A woman who rammed an SUV into the side of an Edmonton fast-food restaurant and critically injured her mother won’t serve any time in prison.
Donna Elder, 62, was charged with attempted murder, aggravated assault and dangerous driving causing bodily harm. She was accused of trying to kill her then 85-year-old mother, Katherine Triplett, outside a Kentucky Fried Chicken outlet in July 2018.
Triplett died nearly nine months later, but the charges were not upgraded.
Court of Queen’s Bench Justice Brian Burrows found Elder, a former teacher and nun, not guilty of attempted murder and not criminally responsible because of a mental disorder on the two other charges.
“My reason for so concluding is that Ms. Elder’s conduct was so fundamentally bizarre,” Burrows said Tuesday in his judgment.
“Even if she and her mother had argued, which the evidence does not establish, for Ms. Elder to drive her car into her mother, through the wall and window of the KFC building which she had just exited and which she knew had several other people in it, and to thereby endanger several lives including her own … is an exceedingly disproportionate reaction.”
An agreed statement of facts submitted to the court says Elder and her mother went to the KFC to order takeout food. Triplett then waited outside for her daughter to get the vehicle.
It says Elder got into her Toyota RAV4 and drove it straight toward Triplett and struck her, knocking her through the window and into the restaurant.
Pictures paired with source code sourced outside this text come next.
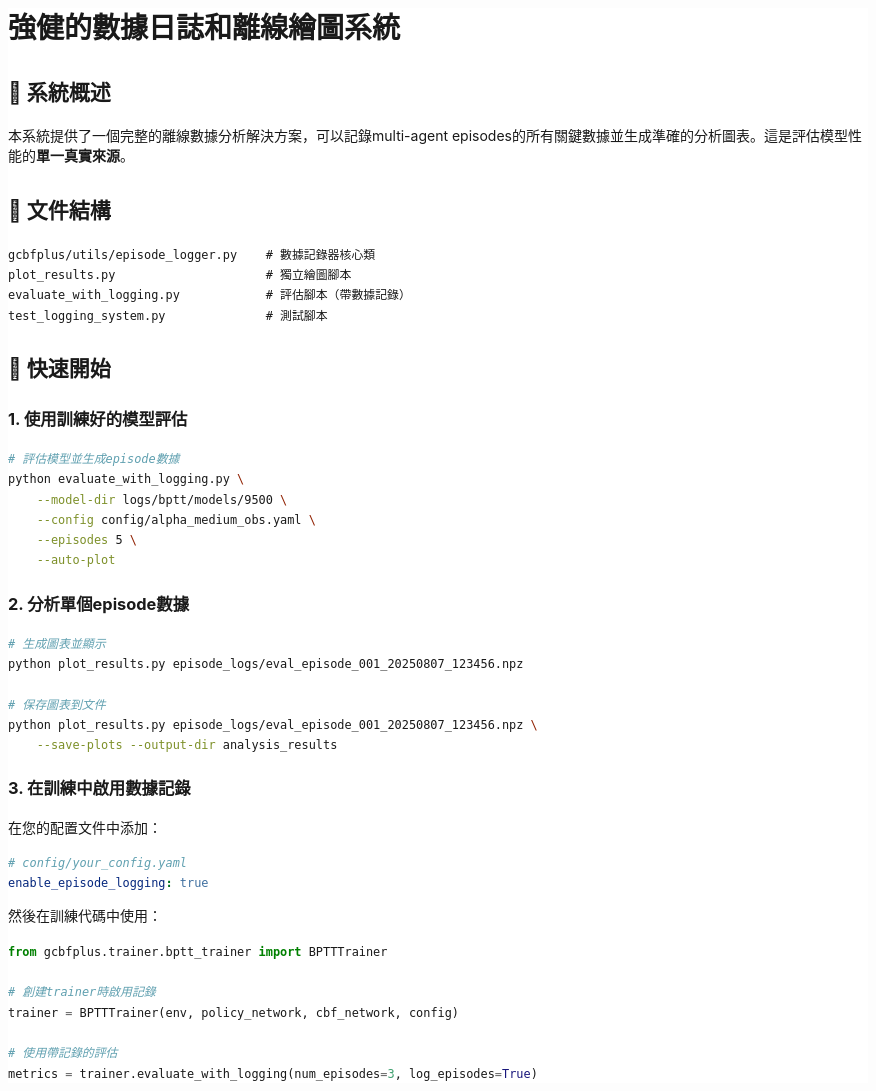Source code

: # 強健的數據日誌和離線繪圖系統

## 🎯 系統概述

本系統提供了一個完整的離線數據分析解決方案，可以記錄multi-agent episodes的所有關鍵數據並生成準確的分析圖表。這是評估模型性能的**單一真實來源**。

## 📁 文件結構

```
gcbfplus/utils/episode_logger.py    # 數據記錄器核心類
plot_results.py                     # 獨立繪圖腳本
evaluate_with_logging.py            # 評估腳本（帶數據記錄）
test_logging_system.py              # 測試腳本
```

## 🚀 快速開始

### 1. 使用訓練好的模型評估

```bash
# 評估模型並生成episode數據
python evaluate_with_logging.py \
    --model-dir logs/bptt/models/9500 \
    --config config/alpha_medium_obs.yaml \
    --episodes 5 \
    --auto-plot
```

### 2. 分析單個episode數據

```bash
# 生成圖表並顯示
python plot_results.py episode_logs/eval_episode_001_20250807_123456.npz

# 保存圖表到文件
python plot_results.py episode_logs/eval_episode_001_20250807_123456.npz \
    --save-plots --output-dir analysis_results
```

### 3. 在訓練中啟用數據記錄

在您的配置文件中添加：

```yaml
# config/your_config.yaml
enable_episode_logging: true
```

然後在訓練代碼中使用：

```python
from gcbfplus.trainer.bptt_trainer import BPTTTrainer

# 創建trainer時啟用記錄
trainer = BPTTTrainer(env, policy_network, cbf_network, config)

# 使用帶記錄的評估
metrics = trainer.evaluate_with_logging(num_episodes=3, log_episodes=True)
```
Elder then put the vehicle into reverse and drove a second time into the restaurant, pinning Triplett against the broken furniture, says the statement.
Bystanders were quoted in the statement as hearing Triplett say, “I don’t know why my daughter Donna would try to kill me.”
Triplett was taken to hospital, where the statement says she later had to have her left leg amputated below the knee and saw her poor respiratory health deteriorate.
Elder testified in court that she had heard a friendly male voice and other female voices when she got into her vehicle. She said the male voice told her “the pepper-haired woman was going to hurt my mother.”
She said she drove into the store to stop the pepper-haired woman, but did not remember driving into it twice.
“In cross-examination she testified that she was not trying to kill the pepper-haired woman with her car in order to protect her mother,” said the judgment. “She testified that she was certainly not trying to hurt her mother.
“She testified that she did not know how driving her car into the side of the KFC would protect her mother.”
Burrows noted that several different mental health experts testified at the trial, but they disagreed on whether Elder appreciated her actions at the time of the event and her overall diagnosis.
He ultimately accepted one expert report, which concluded Elder likely suffered a hallucination, as well as Elder’s testimony during the trial.
“Her conduct here is so far off reasonable conduct for anyone, and so very far off conduct for Ms. Elder herself, that in my view, it is likely that at the relevant moment her mind failed her — she did not process the nature and quality of her actions or their wrongfulness,” concluded Burrows.
His decision will now go to the Alberta Review Board, which is an independent tribunal established under the Criminal Code of Canada to make and review dispositions in such cases.